Of all the things we need to worry about protecting, the multi-billion-dollar fortunes of Bay Area douche-bros happy to peddle fake news and conspiracies as long as an army of angry users is clicking and commenting, shouldn’t even be on the radar. Instead, we should be focused on teaching critical thinking to flag conspiracy theories which exist to pit us against convenient imaginary villains for the theorists’ profit. And we need to push our vapid mass media to debunk histrionic claims of politicians looking to divide and conquer, setting the bar for themselves so low, they can drunkenly trip over it while trying to pretend that the last few years didn’t expose them as indolent, spineless, greedy cowards with no vision and no clue.
Finally, and most importantly, we need to focus on planning for a future, not relitigate and romanticize the worst parts of the last century, looking for magic solutions like MLM recruits trying to luck their way into a get-rich-quick scheme. It’s not going to happen, and we’re not going to get anywhere plotting each other’s’ demise and wallowing in pointless nostalgia. Yes, there are many who are too far gone to take any of this advice, refusing to deal with real people instead of screaming at screen names and family members they know won’t push back out of politeness, even though they should. But we don’t need everyone to buy into breaking the cycle of misery in which we’ve contorted ourselves.

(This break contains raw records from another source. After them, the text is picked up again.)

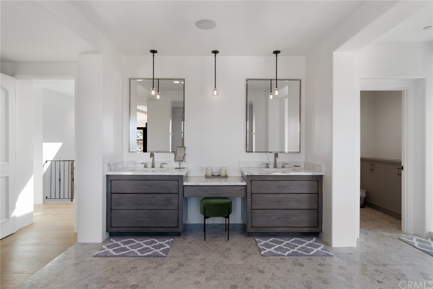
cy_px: 144
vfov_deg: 61.9
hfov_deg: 84.0
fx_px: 241
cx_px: 216
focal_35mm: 20
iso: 250
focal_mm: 20
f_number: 7.1
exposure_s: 1/20
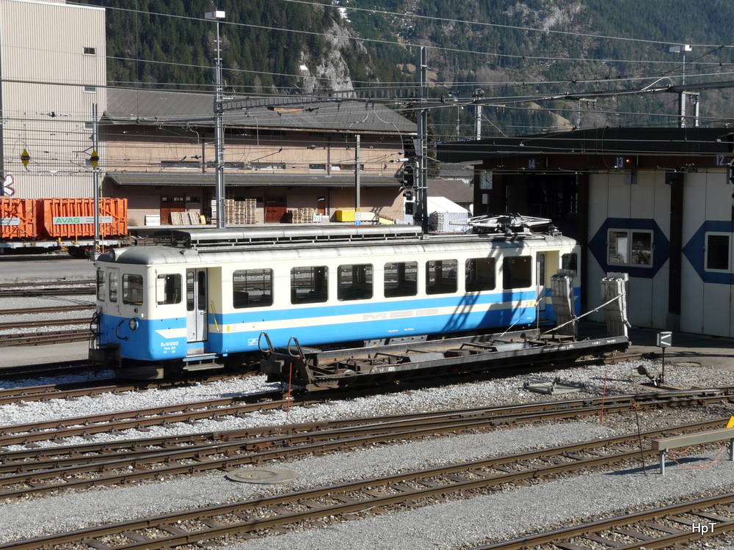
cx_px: 367
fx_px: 1293
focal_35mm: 61
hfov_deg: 31.7
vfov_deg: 24.0
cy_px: 275
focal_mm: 10
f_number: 5.6
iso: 100
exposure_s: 1/500
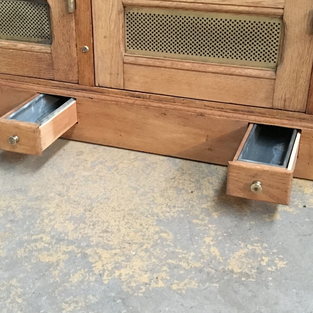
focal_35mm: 53
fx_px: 542
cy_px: 141
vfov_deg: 32.2
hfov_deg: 32.2
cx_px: 135
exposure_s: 1/17
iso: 320
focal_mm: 4.15
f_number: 2.2
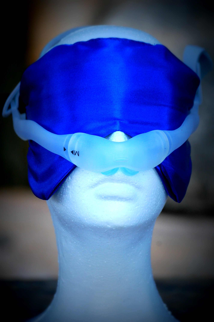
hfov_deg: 7.6
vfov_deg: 11.4
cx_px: 107
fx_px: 1608
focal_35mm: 180
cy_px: 161
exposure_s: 1/400
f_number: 5
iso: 400
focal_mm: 120
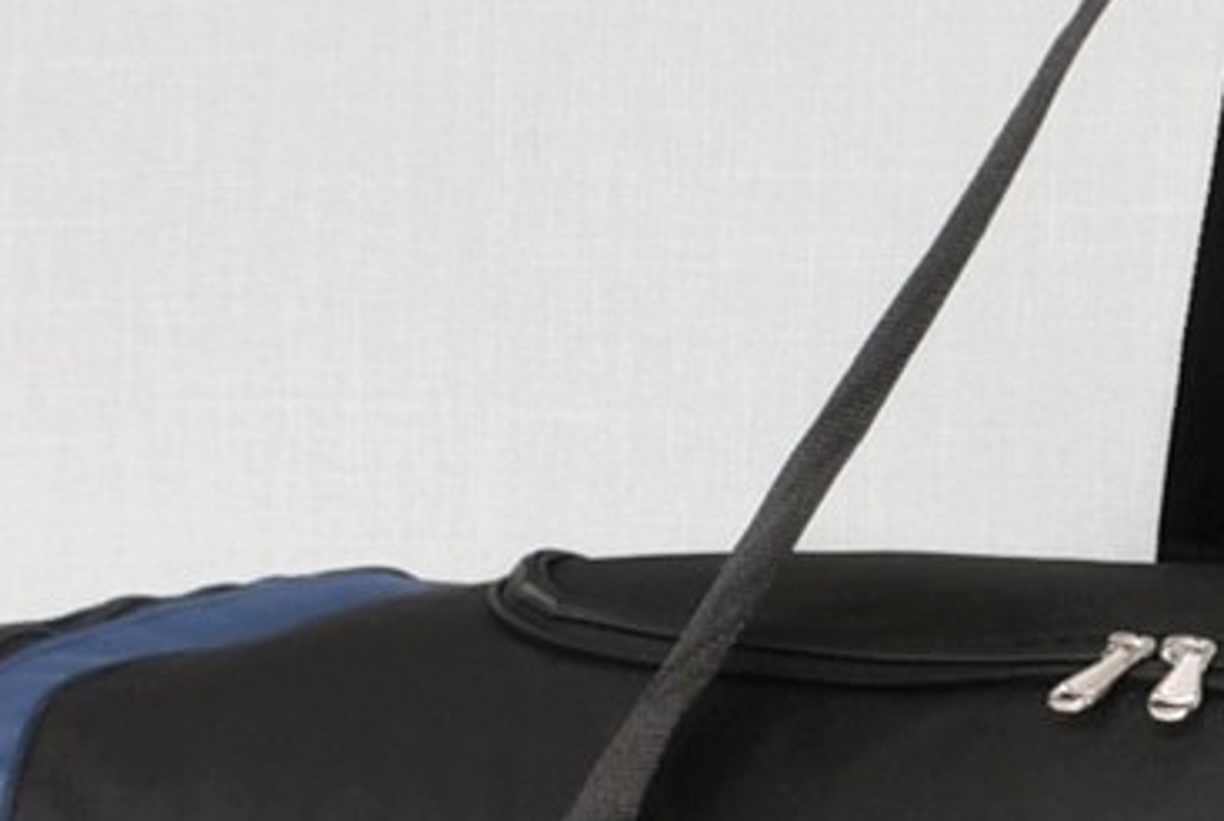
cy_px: 1008
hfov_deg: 15.2
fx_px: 4452
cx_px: 1411
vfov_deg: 10.3
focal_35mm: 131
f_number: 5.6
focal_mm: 25
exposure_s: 1/60
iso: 100
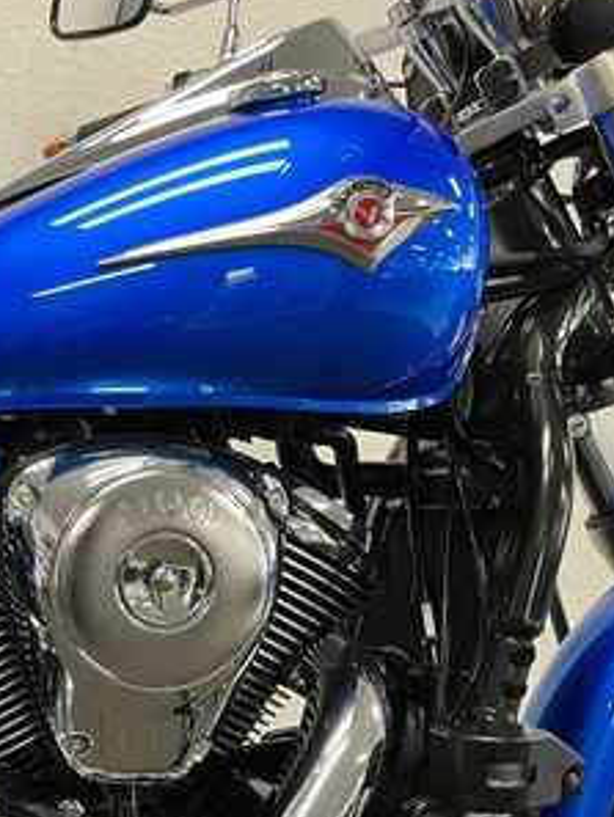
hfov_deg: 23.8
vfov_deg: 33.7
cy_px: 597
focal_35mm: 56
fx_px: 1323
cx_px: -121
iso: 160
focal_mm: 5.1
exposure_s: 1/50
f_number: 1.6
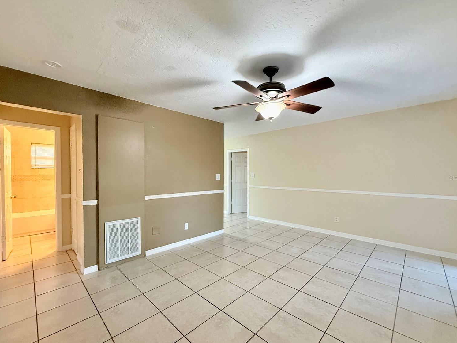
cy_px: 177
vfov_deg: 81.7
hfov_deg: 98.2
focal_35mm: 15
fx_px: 198
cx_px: 233
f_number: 2.2
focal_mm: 2.22
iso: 500
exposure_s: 1/120
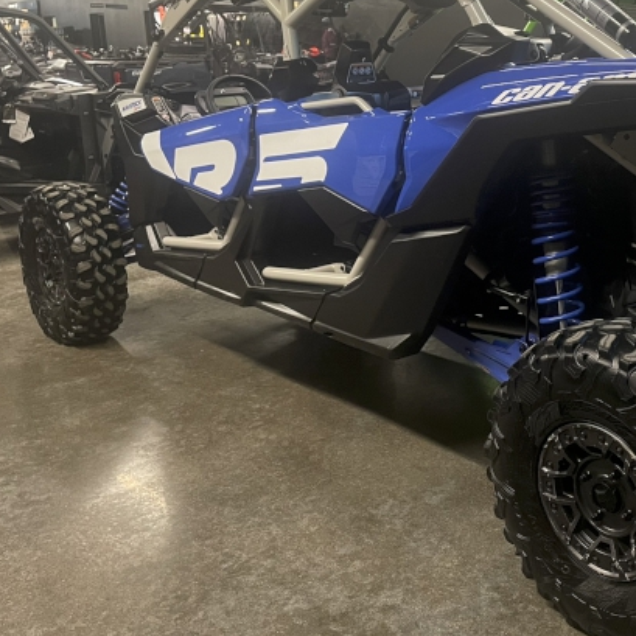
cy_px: 232
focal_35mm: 45
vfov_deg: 37.3
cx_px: 508
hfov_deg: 36.3
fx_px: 935
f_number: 1.6
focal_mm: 4.2
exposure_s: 1/60
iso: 320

We just need enough people sick and tired of running on the wheel of anger and frustration to change their habits and demand more than empty platitudes and scapegoating. And above all, we need enough people to rebel against the new normal: lazy, spineless grifters worming their way into positions of power, unable to stand up to certifiable lunatics riding waves of populist and bigoted rage fueled by the very cycle we need to break to lead entire countries. It’s said that people get the government they deserve. Do we really think we don’t deserve any better than the incompetent, clueless, almost cartoonishly corrupt messes we have now? And do we really think they should be allowed to get away with encouraging us to fight each other while they loot everything that isn’t nailed down for themselves and their patrons?